I was seventeen, and I was walking beside my grandfather up the five flights of stairs to the house. He was going painfully slow, and I felt awkward beside him, waiting for him to take each step. His breathing was harsh and heavy, and each step was more faltering than the last. We were two thirds of the way up when his balance suddenly shifted backward, not a lot, but enough. In slow motion, I saw him begin to topple, and before my mind had even caught up with what was happening my hand was on his arm, steadying him.

He looked at me, and his face was red with exertion. Perhaps it was a trick of the light, or an illusion created by his red face, or even my imagination, but in that moment my grandfather’s eyes looked like a child’s: bluer than any contact and surprised by his own helplessness. I was struck by a flash of vertigo, of a half memory of a time when I was the one going slowly up the stairs and he was the one reaching out to steady me. His arm trembled under my hand, and I was no longer sure who was steadying who.

* * *

I didn’t tell my mother or my grandmother about the almost-fall right away, though I probably should have. The encounter had scared me, and I needed time to taste the words before I said them.

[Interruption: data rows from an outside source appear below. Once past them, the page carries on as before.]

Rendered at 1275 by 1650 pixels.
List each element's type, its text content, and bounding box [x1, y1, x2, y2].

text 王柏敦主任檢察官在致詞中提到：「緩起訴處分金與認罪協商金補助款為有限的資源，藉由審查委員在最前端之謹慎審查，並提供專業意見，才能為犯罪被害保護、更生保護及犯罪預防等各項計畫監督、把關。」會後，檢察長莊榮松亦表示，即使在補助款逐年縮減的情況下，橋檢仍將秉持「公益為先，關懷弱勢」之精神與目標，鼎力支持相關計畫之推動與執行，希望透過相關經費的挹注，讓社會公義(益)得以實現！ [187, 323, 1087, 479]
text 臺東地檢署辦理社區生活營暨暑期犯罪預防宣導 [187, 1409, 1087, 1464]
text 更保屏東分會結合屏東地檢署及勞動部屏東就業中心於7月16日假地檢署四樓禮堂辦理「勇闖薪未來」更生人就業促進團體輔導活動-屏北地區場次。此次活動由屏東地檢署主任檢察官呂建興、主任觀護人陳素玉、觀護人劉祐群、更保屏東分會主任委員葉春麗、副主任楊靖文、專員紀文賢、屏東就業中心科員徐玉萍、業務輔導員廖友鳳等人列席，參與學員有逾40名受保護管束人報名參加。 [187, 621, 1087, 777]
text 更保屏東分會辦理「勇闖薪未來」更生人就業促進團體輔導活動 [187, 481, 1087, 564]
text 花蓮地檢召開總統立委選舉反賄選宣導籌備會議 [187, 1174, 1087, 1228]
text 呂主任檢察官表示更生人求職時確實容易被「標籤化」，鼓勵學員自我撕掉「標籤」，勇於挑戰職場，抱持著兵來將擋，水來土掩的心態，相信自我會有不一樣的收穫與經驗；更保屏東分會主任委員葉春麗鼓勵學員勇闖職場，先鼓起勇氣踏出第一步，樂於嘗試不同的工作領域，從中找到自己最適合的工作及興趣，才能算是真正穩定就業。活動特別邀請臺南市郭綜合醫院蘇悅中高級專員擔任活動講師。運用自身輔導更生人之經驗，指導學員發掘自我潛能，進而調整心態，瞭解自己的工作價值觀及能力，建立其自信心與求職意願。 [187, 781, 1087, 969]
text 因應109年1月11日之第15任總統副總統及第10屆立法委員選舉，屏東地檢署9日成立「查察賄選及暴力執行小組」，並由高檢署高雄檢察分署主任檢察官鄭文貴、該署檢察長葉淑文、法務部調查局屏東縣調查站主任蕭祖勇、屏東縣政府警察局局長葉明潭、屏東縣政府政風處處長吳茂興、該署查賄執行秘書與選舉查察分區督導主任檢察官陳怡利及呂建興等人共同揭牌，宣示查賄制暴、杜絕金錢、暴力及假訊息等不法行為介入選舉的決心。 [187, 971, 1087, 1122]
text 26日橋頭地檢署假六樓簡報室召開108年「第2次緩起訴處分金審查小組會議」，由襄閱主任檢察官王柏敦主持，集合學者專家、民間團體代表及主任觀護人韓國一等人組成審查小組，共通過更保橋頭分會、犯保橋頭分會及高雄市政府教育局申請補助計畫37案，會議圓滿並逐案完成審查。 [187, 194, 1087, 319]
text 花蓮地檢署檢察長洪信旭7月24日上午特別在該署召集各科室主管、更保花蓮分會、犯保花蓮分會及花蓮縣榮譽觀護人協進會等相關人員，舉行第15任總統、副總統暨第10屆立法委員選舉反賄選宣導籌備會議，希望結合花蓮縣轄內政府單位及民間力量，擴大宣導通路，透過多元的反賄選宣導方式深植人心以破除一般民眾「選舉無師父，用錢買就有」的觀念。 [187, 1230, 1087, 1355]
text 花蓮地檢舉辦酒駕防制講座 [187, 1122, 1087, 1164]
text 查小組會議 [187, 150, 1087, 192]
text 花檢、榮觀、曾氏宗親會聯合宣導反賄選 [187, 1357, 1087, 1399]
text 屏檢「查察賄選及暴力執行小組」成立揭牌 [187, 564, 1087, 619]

That night, my grandmother showed me a stash of treasures I had hidden in a drawer the first time I visited the Bay House. They were silly, childish treasures that I could barely remember owning: a glittery lip gloss on a red lanyard, hooker-red lipstick and some chunky bracelets. I had left them there nine years earlier, when I had been someone else, an eight-year-old who now felt as foreign to me as the treasures in the drawer.

Time had dehydrated the lip gloss, reducing it to some powdery glitter at the bottom of the tube. I was struck with the childish notion that I could add water to the lip gloss, and make it like it used to be. I got as far as the bathroom door before realizing it was silly and stopping.

With the lanyard clutched between my fingers, I finally found the courage to tell my mother about the almost-fall. I whispered it like a secret, but she already knew. I realized that she had always known. Maryland had never been free of time. That had been an illusion of my creation.